But if you examine your daily habits, you might be surprised at how much empty space you fill with senseless inactivity when, in fact, you could be fitting in fitness and adding wellness to your world!
 
Maximize What You Do Already
If you take walks or go jogging on a regular basis, step it up a notch by adding interval challenges, such as jogging at stop-signs while out for a walk, or stopping at a bench and doing press-ups during your jog around the park. Depending on your fitness level, there are so many options when it comes to interval training.

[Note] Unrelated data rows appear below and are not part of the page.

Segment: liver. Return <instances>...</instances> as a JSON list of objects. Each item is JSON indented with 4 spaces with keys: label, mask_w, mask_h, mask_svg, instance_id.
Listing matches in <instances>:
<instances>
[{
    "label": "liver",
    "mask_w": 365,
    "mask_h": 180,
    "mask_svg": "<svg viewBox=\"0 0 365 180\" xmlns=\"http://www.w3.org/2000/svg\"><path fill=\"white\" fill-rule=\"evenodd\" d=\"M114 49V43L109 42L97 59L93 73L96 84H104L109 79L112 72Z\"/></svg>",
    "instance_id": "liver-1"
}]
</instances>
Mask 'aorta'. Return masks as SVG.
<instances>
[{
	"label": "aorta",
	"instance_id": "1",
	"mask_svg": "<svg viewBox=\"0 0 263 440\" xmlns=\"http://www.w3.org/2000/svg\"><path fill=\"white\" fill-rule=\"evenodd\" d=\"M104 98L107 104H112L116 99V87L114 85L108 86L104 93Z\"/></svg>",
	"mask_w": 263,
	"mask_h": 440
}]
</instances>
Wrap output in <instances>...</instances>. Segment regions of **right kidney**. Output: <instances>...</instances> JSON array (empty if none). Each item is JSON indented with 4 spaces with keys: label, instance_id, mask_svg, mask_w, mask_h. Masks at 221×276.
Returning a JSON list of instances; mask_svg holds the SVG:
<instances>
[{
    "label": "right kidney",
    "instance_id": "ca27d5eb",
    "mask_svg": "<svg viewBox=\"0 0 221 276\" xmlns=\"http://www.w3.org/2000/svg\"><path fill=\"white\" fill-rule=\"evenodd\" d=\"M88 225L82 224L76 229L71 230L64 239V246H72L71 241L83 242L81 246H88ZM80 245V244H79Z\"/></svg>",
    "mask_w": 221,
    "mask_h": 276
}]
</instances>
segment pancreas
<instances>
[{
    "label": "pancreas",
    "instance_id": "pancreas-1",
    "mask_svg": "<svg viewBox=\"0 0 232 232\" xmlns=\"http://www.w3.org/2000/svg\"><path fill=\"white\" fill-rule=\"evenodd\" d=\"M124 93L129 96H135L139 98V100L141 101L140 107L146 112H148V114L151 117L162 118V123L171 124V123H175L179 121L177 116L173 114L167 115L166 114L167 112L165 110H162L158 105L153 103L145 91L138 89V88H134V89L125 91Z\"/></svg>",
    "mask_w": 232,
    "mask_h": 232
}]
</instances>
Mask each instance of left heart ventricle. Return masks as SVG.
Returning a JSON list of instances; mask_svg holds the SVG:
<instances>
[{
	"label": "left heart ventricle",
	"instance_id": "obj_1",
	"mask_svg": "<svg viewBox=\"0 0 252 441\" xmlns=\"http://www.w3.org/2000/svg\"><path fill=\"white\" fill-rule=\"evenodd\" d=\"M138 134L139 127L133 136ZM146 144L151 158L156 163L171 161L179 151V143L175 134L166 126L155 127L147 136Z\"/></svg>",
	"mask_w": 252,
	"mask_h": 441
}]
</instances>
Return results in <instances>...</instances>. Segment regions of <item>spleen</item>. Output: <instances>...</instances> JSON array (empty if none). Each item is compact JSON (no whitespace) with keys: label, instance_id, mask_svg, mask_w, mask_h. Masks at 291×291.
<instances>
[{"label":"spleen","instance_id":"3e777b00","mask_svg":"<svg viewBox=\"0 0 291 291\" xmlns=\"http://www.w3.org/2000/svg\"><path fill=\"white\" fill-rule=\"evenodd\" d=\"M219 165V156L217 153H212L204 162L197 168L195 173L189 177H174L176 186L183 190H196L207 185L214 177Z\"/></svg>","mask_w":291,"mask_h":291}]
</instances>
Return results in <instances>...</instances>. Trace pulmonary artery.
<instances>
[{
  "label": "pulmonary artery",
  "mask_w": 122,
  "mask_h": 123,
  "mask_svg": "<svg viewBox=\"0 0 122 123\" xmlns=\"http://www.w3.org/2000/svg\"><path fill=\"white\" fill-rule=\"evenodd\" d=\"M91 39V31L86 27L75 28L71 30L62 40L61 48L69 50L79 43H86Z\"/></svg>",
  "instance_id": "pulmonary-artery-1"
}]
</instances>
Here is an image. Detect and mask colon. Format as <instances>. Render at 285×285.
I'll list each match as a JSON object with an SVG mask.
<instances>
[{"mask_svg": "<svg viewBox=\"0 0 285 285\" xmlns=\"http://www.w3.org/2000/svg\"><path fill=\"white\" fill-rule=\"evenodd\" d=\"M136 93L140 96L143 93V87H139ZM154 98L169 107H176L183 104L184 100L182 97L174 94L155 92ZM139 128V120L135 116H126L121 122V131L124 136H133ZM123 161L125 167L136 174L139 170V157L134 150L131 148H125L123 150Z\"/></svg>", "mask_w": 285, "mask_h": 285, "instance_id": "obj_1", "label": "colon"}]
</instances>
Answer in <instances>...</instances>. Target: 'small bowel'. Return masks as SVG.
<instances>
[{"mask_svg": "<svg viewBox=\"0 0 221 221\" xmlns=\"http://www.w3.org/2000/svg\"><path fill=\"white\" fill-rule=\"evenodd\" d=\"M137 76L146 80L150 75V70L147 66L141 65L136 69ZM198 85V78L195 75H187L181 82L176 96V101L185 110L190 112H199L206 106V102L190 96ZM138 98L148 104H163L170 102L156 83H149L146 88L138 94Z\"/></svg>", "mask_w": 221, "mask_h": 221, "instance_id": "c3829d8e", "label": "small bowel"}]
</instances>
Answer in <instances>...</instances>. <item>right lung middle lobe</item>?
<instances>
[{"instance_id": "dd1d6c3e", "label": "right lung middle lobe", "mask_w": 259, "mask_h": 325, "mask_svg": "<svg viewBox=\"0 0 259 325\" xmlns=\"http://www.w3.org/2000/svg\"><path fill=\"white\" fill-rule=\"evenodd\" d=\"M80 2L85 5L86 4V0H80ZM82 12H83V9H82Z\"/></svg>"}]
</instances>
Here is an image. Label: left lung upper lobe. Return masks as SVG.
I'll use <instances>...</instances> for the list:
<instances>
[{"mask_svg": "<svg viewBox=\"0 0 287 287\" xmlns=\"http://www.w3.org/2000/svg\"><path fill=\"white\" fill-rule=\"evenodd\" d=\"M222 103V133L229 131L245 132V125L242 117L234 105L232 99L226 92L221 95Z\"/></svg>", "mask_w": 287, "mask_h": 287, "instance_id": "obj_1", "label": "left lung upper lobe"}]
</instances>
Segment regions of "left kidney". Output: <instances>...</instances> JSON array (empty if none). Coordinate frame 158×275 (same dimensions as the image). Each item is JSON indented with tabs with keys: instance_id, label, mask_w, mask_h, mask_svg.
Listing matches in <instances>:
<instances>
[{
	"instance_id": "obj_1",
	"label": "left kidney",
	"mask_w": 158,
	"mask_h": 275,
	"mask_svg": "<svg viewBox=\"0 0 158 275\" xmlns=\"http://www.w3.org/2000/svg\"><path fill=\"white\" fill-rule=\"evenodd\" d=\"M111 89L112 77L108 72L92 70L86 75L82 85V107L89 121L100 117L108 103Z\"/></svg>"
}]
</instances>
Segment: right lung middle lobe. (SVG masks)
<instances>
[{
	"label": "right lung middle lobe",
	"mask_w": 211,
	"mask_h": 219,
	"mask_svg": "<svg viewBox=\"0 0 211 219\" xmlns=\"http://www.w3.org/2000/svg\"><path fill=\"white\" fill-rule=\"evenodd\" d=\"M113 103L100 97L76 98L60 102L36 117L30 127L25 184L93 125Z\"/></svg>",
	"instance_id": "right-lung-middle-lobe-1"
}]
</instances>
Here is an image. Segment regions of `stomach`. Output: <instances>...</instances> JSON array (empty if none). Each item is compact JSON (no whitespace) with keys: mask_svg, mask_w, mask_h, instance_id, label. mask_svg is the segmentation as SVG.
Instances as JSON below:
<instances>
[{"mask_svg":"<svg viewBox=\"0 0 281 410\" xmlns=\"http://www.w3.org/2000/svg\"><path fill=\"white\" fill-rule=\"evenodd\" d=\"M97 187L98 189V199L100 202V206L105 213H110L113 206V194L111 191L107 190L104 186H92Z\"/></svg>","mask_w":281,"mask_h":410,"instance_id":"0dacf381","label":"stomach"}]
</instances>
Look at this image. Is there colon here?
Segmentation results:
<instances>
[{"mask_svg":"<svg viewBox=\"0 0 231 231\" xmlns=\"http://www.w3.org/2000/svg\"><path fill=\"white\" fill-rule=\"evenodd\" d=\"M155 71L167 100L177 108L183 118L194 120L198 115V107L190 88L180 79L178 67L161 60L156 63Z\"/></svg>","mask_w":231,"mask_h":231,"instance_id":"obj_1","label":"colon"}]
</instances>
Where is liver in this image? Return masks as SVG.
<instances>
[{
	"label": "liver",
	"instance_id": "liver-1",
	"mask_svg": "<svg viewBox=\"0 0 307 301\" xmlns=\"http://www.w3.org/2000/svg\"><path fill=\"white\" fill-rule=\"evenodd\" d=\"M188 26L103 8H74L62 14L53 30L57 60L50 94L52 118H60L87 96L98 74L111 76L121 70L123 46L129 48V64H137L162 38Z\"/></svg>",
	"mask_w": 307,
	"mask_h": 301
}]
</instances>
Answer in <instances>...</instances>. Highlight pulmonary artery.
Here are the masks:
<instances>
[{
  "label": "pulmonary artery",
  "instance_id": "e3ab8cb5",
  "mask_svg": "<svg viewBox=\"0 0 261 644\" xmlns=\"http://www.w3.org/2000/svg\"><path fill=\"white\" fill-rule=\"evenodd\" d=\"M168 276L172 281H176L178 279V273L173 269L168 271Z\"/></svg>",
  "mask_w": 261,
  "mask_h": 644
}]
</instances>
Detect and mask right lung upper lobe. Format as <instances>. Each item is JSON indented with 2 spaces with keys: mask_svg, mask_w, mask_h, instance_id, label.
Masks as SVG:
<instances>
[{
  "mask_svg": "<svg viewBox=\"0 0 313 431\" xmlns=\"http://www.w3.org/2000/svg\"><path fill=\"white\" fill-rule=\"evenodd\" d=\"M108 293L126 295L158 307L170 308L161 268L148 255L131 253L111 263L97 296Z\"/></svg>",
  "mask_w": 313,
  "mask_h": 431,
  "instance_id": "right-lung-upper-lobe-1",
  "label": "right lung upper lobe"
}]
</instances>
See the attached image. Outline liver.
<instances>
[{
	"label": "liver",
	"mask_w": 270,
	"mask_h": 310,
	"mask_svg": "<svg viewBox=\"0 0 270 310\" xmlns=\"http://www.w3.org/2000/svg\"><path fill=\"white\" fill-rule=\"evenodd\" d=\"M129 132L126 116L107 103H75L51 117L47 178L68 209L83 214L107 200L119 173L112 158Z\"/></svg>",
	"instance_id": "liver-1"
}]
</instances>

Add a few extra minutes to your walk or run – your heart health will thank you! Switching up your routine not only prevents monotony but it also gives you a better work-out and ensures that your workout routines remain effective. You will soon realize that you have time to fit in more fitness by maximizing what is already a part of your routine!
 
Work Out During the Workday
You likely don’t have much control in how long your workday is, but you do have control over how you maximize fitness in your workday.
  • Why not bike or walk to work?
  • If you take the bus, get off one stop earlier and walk the rest of the way. If you have to drive, park as far away from the entrance to your office building as possible and walk that extra couple of minutes in the morning.
  • Take the stairs instead of the elevator. If you’re on a conference call in the privacy of your own office, try a squat challenge (on mute, of course!) or do some knee raises to work those abs.
  • Lift free weights while you read articles or long e-mails.
  • Replace your office chair with a stability ball – balancing on the ball all day builds tremendous core strength.
  • Instead of a business lunch, eat at your desk before you head out and make it a business walk instead. Chances are, you’ll eat more healthily making your own food, plus getting outside will not only fit more fitness into your day but the fresh air will also leave you refreshed and recharged for the rest of your day.

Make it a Social Affair
Many people consider exercise a chore. Instead of dreading the time spent exercising alone, invite a friend to go for a walk. If you have dogs, walk your dogs together and take a longer route, for a better workout and for more chat-time!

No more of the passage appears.